Vorliegender Text =>
Karlsruhe/dpa. - In Deutschland dürfen vorerst keine Telefon- und Internetdaten mehr ohne konkreten Verdacht massenhaft gespeichert werden. Das Bundesverfassungsgericht in Karlsruhe kippte am Dienstag (2. März) die Vorratsdatenspeicherung.

Das Gesetz ist in der derzeitigen Fassung nach Überzeugung der Verfassungsrichter nicht mit dem Grundgesetz vereinbar, weil es gegen das Telekommunikationsgeheimnis verstößt. Bei der Speicherung handelt es sich «um einen besonders schweren Eingriff mit einer Streubreite, wie sie die Rechtsordnung bisher nicht kennt», sagte der scheidende Gerichtspräsident Hans-Jürgen Papier. Anhand der Daten seien «tiefe Einblicke in das soziale Umfeld» möglich. Die anlasslose Speicherung der Daten sei geeignet, ein «diffus bedrohliches Gefühl des Beobachtetseins» hervorzurufen.

Nach dem Urteil müssen die Unternehmen nun die auf Vorrat gespeicherten Daten vernichten. Sie seien «unverzüglich zu löschen», sagte Papier. Nicht betroffen sind davon ist die Speicherung der Daten, die aus betrieblichen und geschäftlichen Gründen erfolgt - beispielsweise für den Einzelverbindungsnachweis. Im bisher größten Massenklageverfahren in der Geschichte des höchsten deutschen Gerichts hatten fast 35 000 Bürger gegen das Vorgehen Beschwerde eingelegt, über gut 60 Verfahren wurde in Karlsruhe exemplarisch verhandelt.

Aufgabenstellung 1 => Übertragen Sie aus dem Text über das Karlsruher Urteil zur Vorratsdatenspeicherung wortgetreu den Abschnitt, der mit „Nach dem Urteil“ beginnt und mit „Karlsruhe exemplarisch verhandelt.“ endet.

Vorliegende Auflistung =>
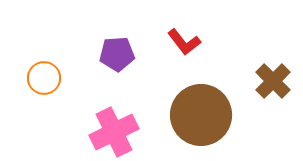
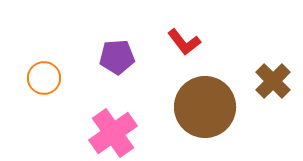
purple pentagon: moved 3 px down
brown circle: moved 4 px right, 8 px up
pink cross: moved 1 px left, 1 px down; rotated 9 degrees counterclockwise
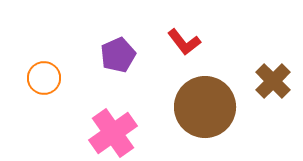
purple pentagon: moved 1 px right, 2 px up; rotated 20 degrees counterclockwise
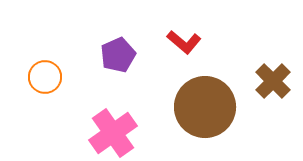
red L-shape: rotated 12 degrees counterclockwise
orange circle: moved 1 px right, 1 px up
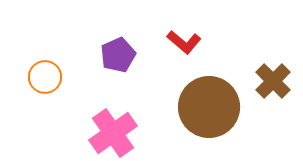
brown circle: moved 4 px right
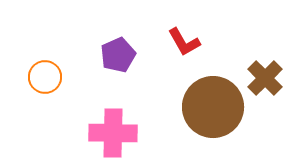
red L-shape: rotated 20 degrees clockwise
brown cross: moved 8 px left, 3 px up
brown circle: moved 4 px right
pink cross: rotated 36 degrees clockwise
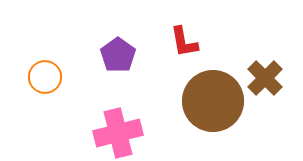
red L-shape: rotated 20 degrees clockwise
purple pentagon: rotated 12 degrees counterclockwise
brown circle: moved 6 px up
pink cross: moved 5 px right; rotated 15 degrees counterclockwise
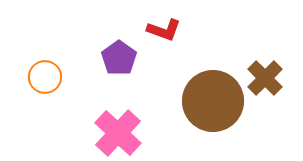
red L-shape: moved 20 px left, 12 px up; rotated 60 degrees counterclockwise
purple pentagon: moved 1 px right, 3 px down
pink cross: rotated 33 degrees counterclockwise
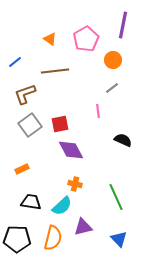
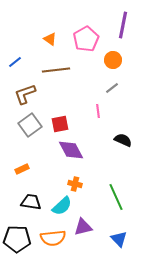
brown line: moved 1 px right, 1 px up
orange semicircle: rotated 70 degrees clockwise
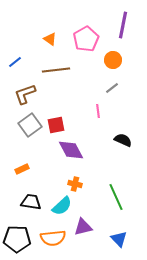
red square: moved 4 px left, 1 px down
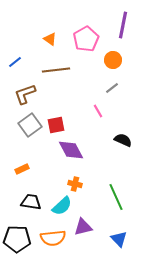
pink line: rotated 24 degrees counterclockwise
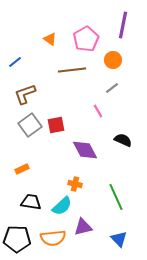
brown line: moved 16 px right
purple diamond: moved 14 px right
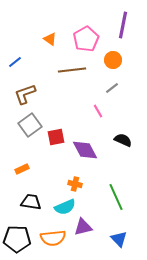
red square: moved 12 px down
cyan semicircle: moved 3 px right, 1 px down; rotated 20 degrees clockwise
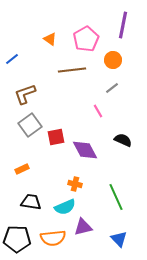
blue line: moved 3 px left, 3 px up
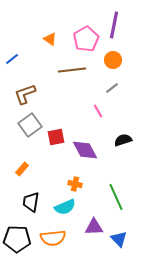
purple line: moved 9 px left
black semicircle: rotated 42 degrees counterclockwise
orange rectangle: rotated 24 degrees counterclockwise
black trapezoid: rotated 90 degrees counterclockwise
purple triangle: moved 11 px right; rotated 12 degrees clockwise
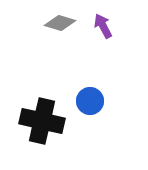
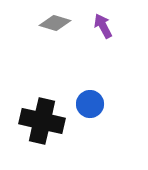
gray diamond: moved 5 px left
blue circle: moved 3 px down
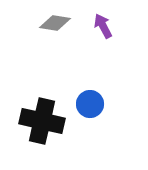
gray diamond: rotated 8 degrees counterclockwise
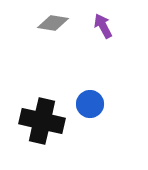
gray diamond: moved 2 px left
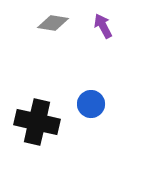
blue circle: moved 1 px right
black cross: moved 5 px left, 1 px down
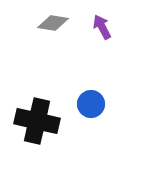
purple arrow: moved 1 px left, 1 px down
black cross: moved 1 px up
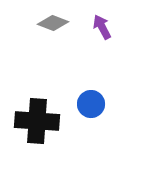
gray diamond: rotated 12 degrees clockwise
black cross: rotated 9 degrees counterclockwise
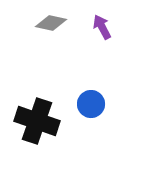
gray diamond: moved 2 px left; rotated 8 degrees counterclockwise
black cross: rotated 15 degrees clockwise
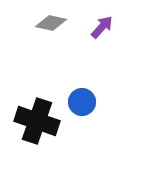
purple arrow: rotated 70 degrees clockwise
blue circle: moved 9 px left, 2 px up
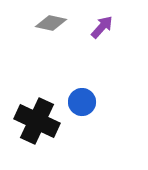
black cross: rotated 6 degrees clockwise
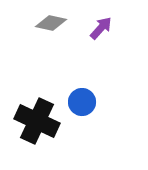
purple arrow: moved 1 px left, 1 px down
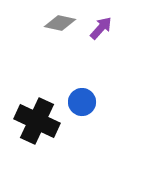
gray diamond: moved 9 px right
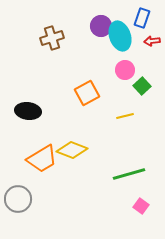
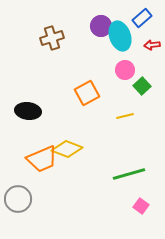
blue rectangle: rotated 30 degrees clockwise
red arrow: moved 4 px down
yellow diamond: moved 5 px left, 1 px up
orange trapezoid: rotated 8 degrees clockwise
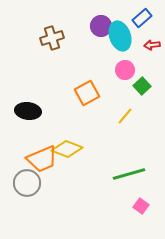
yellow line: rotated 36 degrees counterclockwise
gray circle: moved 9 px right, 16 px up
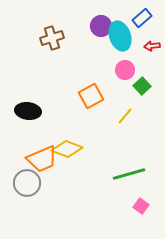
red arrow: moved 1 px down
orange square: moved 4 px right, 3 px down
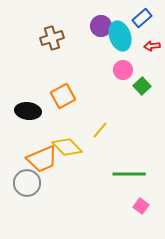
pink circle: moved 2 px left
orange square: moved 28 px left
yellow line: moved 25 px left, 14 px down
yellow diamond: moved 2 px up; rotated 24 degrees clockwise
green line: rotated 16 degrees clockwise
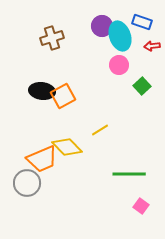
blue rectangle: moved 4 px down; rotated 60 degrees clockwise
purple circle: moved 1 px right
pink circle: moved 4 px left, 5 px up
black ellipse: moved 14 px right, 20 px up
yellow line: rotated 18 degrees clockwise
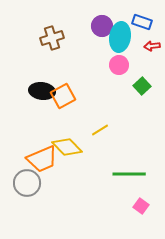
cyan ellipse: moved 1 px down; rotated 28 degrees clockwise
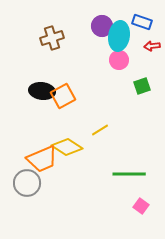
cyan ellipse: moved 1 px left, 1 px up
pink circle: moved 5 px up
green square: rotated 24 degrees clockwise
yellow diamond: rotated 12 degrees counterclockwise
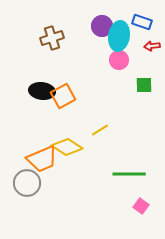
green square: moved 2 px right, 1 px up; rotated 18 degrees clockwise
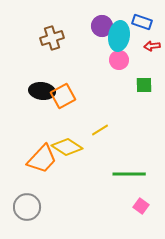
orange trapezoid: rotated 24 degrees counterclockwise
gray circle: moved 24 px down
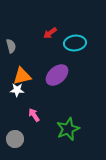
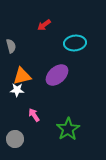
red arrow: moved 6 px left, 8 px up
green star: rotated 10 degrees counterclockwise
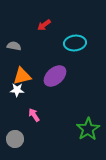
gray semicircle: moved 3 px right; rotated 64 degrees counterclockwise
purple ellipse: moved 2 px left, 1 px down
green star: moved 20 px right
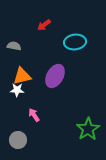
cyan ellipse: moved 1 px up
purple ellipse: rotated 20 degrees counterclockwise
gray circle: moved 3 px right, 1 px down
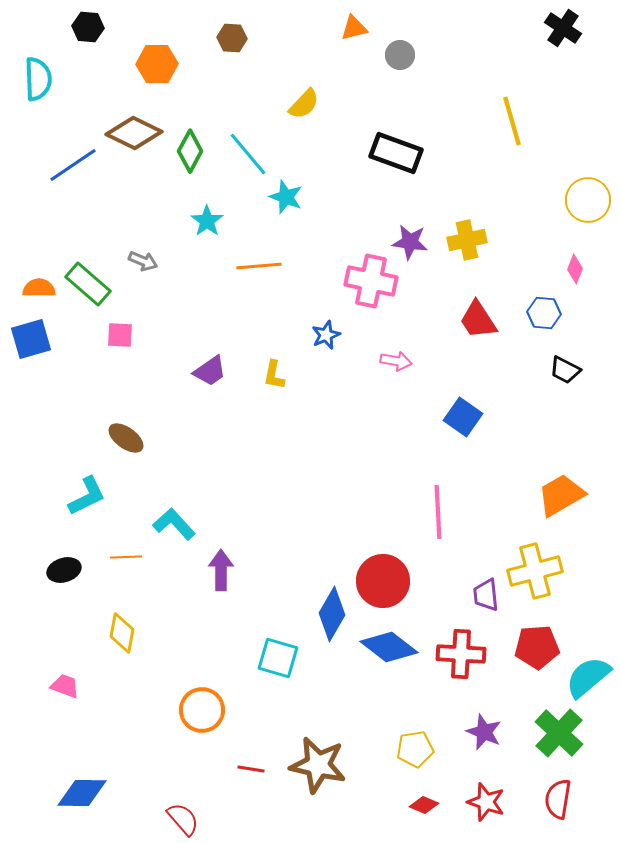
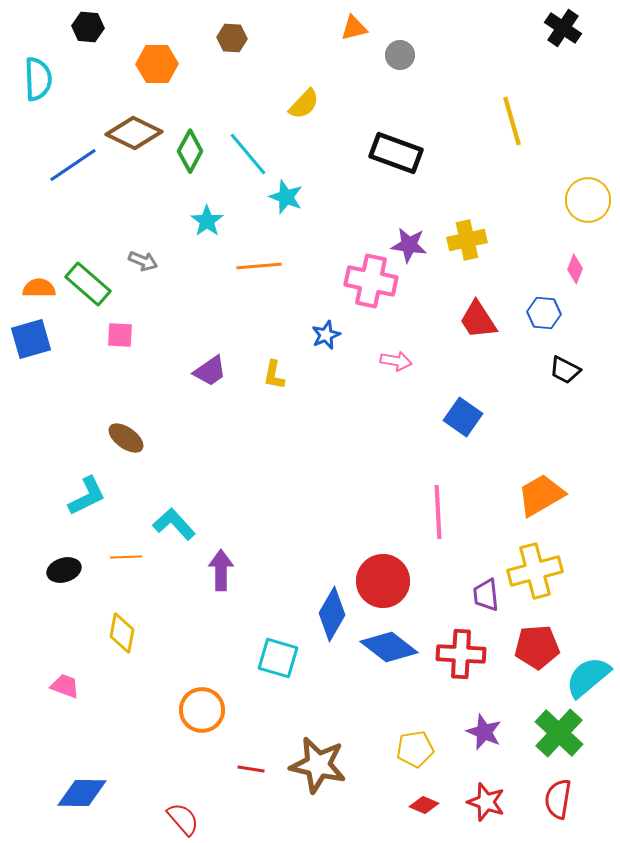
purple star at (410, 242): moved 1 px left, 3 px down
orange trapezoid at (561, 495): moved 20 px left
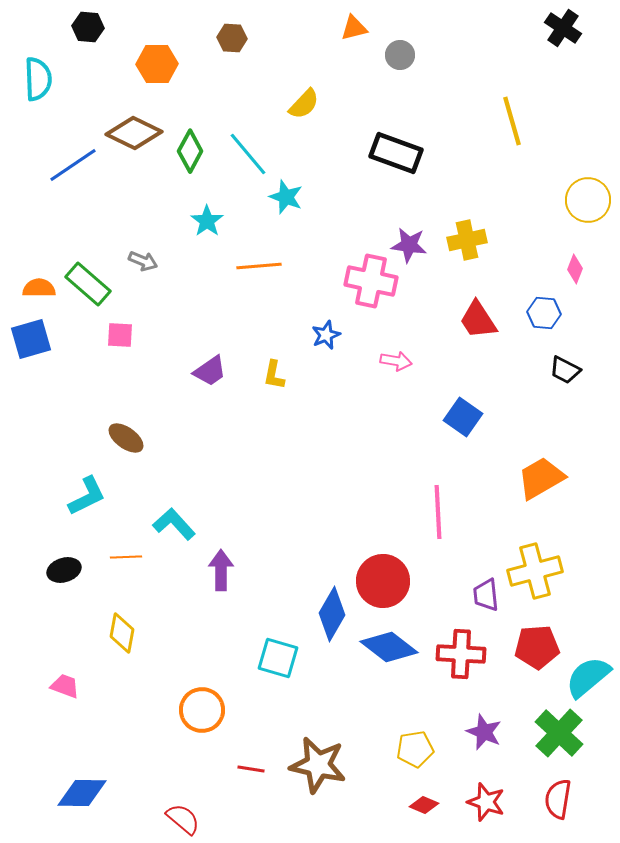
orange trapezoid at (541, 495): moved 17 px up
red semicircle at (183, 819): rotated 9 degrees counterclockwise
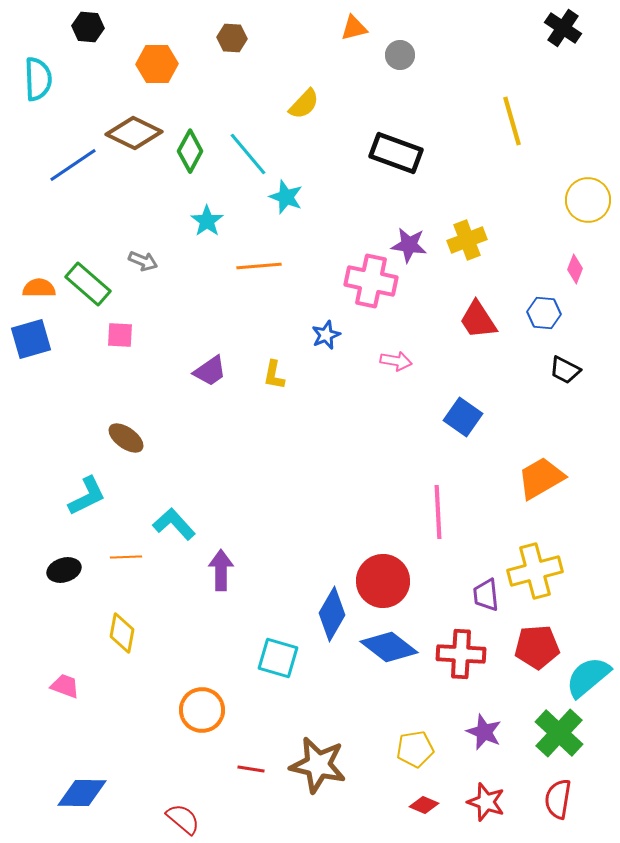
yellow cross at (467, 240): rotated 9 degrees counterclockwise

Aufgabenstellung 2 => Stellen Sie die Zeilen der Auflistung, beginnend mit der Zeile, die „gray diamond: rotated 12 degrees clockwise“ enthält, und endend mit der Zeile, die „orange square: moved 4 px right, 3 px down“ enthält, als Markdown-Tabelle mit den Spalten „Nr.“ und „Zeile“ dar. Leere Zeilen und die Bilder lassen Sie dabei weg.

Lösung 1 =>
Nach dem Urteil müssen die Unternehmen nun die auf Vorrat gespeicherten Daten vernichten. Sie seien «unverzüglich zu löschen», sagte Papier. Nicht betroffen sind davon ist die Speicherung der Daten, die aus betrieblichen und geschäftlichen Gründen erfolgt - beispielsweise für den Einzelverbindungsnachweis. Im bisher größten Massenklageverfahren in der Geschichte des höchsten deutschen Gerichts hatten fast 35 000 Bürger gegen das Vorgehen Beschwerde eingelegt, über gut 60 Verfahren wurde in Karlsruhe exemplarisch verhandelt.

Lösung 2 =>
| Nr. | Zeile |
|---|---|
| 1 | gray diamond: rotated 12 degrees clockwise |
| 2 | black cross: rotated 9 degrees counterclockwise |
| 3 | gray diamond: moved 2 px left; rotated 8 degrees counterclockwise |
| 4 | black cross: rotated 15 degrees clockwise |
| 5 | purple arrow: rotated 70 degrees clockwise |
| 6 | blue circle: moved 9 px left, 2 px up |
| 7 | black cross: rotated 6 degrees clockwise |
| 8 | purple arrow: moved 1 px left, 1 px down |
| 9 | gray diamond: moved 9 px right |
| 10 | blue rectangle: rotated 30 degrees clockwise |
| 11 | red arrow: moved 4 px down |
| 12 | yellow diamond: moved 5 px left, 1 px up |
| 13 | orange trapezoid: rotated 8 degrees clockwise |
| 14 | yellow line: rotated 36 degrees counterclockwise |
| 15 | gray circle: moved 9 px right, 16 px up |
| 16 | red arrow: moved 1 px down |
| 17 | orange square: moved 4 px right, 3 px down |